Indeed, in a sense StarCoder is the combination of the best available techniques and most of the performance can probably be attributed to careful work on the dataset. The architecture goal was to make the model easy to use and deploy for users and fulfill their needs: fast inference, cheap generation, long contexts, and infilling using context from both sides. To achieve these goals, we trained a moderately sized but fast model (“just” 15B) with MQA to scale generation, implemented Flash Attention to train with context windows of 8192 tokens and used the Fill-in-the-Middle objective in addition to the normal autoregressive language modeling objective.

💥 Miscellaneous – a set of rapid-fire questions 

What is your favorite area of AI research outside of generative AI?

I am really excited about the application of ML to Science, such as health, chemistry, math or physics. One application that excites me most is AlphaFold, that helps scientists speed up the protein development process to an impressive scale. Technologies like this that support scientists will help science progress even faster.

What makes a good benchmark for evaluating coding LLMs? What are the best benchmarks in the market?

The most popular one is HumanEval which tests LLMs for code on a variety of coding challenges in Python. We also used MultiPL-E which extends HumanEval to over a dozen other languages. However, HumanEval only consists of coding interview style challenges and as such does not capture the full range of programming tasks.

Make the case for and against open-source foundation models relative to closed-source API distribution models. Which approach ultimately wins in the end?

One thing we learned from releases such as Stable Diffusion or Llama is the creativity and capability of the open-source community. Within weeks of the release the community built dozens of variants of the model as well as custom applications – more than any company or institution could come up with. Releasing a powerful code generation model allows anybody to fine-tune and adapt it to their own use-cases and will enable countless downstream applications.

While it is easier to keep control over closed-source API models it makes it harder to build trust around such systems if there is no transparency as well as giving researchers the possibility to make them safer.

What are the biggest next milestones for coding LLMs?

There are lots of interesting avenues for future code LLMs!
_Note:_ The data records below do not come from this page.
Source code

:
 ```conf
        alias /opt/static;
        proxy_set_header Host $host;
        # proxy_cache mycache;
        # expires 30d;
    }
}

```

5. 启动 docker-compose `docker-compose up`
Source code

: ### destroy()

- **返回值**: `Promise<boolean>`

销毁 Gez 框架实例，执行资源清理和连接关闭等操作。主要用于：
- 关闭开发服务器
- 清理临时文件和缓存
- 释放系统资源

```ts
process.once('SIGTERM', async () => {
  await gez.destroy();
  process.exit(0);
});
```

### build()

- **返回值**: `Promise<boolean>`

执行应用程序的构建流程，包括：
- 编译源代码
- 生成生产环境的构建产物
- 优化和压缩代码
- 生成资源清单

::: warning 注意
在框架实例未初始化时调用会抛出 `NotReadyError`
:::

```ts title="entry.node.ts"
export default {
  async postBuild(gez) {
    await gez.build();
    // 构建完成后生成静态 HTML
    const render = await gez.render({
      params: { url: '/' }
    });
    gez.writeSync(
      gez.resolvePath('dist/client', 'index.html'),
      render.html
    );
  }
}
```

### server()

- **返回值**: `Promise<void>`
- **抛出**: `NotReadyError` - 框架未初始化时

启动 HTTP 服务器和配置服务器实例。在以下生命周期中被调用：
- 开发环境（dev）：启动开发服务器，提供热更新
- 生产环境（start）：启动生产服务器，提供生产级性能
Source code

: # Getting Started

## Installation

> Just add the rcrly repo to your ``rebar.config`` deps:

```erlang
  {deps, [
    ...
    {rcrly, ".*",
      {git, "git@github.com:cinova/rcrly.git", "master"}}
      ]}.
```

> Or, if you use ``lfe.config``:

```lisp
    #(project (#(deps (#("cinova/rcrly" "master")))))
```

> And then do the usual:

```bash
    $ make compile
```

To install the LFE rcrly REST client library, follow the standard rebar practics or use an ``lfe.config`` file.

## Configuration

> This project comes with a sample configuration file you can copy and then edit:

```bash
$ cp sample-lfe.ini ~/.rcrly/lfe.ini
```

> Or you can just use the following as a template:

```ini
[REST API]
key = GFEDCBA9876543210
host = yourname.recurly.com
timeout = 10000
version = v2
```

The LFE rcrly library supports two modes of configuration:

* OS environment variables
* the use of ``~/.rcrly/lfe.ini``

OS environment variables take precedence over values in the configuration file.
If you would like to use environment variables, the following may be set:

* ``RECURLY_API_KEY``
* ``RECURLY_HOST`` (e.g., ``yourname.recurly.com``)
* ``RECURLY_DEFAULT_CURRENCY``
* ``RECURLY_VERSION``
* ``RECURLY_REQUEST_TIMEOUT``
Evaluation is definitely in its infancy compared to natural language and will need to improve to better capture the user experience. In terms of generation capacity, the models are getting very good at function level completions but struggle with building longer, more complex structures as well as editing the whole codebase to implement a new feature for example. Additionally, they are not able to interactively debug code where they execute a piece of code and based on the error or behavior improve the solution. Solving these challenges opens a lot of very exciting directions!